General Catalyst joined Lightspeed Venture Partners and Institutional 
Venture Partners in a 2012 Series A that raised $27 million.
That turned out to be just the start. As the diaper business proved 
its efficacy, Alba and her team — Lee serves as the CEO — reverted to 
the original concept: a single brand that carried its credibility across
 all products in the nontoxic universe. Raising a total of $127 million 
through August 2014, The Honest Company has been able to create more 
products in different categories — dish soap, kitchen cleaner, 
detergent, nipple balm, multivitamins and even nursery furniture.
Lee, Alba and their team intended for The Honest Company to remain 
online, where its revenues grew steadily thanks in part to the actress 
“trying to yell from the rooftops,” as she describes her marketing 
efforts. (She has over 5 million Instagram followers on her own 
account.)
But almost as soon as they launched, high-end mommy-and-baby 
boutiques with cutesy names (The Pump Station in west L.A. and The Upper
 Breast Side in Manhattan) cottoned on to The Honest Company, asking 
whether Lee and Alba had considered selling the brand in 
brick-and-mortar stores. Stock in these mom-and-pop shops sold out so 
quickly that when Costco came calling in 2013 wanting to sell baby 
shampoo in family-size packs, the Honest team relented. Since then Whole
 Foods, Nordstrom, Buy Buy Baby, Destination Maternity and even discount
 behemoth Target have started selling The Honest Company’s wares.

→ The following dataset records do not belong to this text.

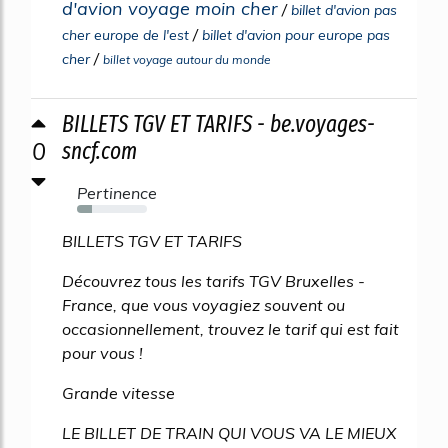
d'avion voyage moin cher
/
billet d'avion pas
/
cher europe de l'est
billet d'avion pour europe pas
/
cher
billet voyage autour du monde
BILLETS TGV ET TARIFS - be.voyages-
0
sncf.com
Pertinence
21%
BILLETS TGV ET TARIFS
Découvrez tous les tarifs TGV Bruxelles -
France, que vous voyagiez souvent ou
occasionnellement, trouvez le tarif qui est fait
pour vous !
Grande vitesse
LE BILLET DE TRAIN QUI VOUS VA LE MIEUX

Two things stand out on their short-term agenda. First, international
 expansion. Honest products will debut in South Korea later this year 
and in China possibly in 2016. And then, most likely next year, a public
 offering, according to people familiar with the company. Such a move 
provides a war chest, though that doesn’t seem to be an issue at 
present. “The company’s outperforming,” says General Catalyst’s Neil 
Sequeira. “They have pretty much unlimited access to capital and a very 
strong balance sheet.” Liquidity, then, would seem to be the key driver.
With a big payday in the offing, Alba remains an active presence, 
much to the delight of her venture capital backers, who had built-in 
celebrity endorsement from a cofounder. “I think they realized they got a
 lot of bang for their buck,” Lee says. Alba still makes the occasional 
film, but she makes quick work of it. She shot her scenes for the 
upcoming movie adaptation of hit series Entourage in three hours. In 
2016 she’ll appear in a sequel to crime-caper mainstay Jason Statham’s 
The Mechanic. “It took ten days in November and ten days in January, and I got to be in a fun action movie,” she smiles.
Such efficiency is important when you have 130 customer service 
representatives to train in all things Honest. All told, there are now 
350 employees at two offices.
While Alba doesn’t have the time to travel the country educating 
retailers, she now has the next best person on her staff: her mother. A 
year ago Cathy Alba came on board at The Honest Company, spending two 
weeks a month telling store managers at Whole Foods and Buy Buy Baby 
outposts across the country about her daughter’s struggles with 
childhood illnesses. Cathy came out of retirement to take the gig. “I’m 
very much like Jessica,” she says. “All or nothing.”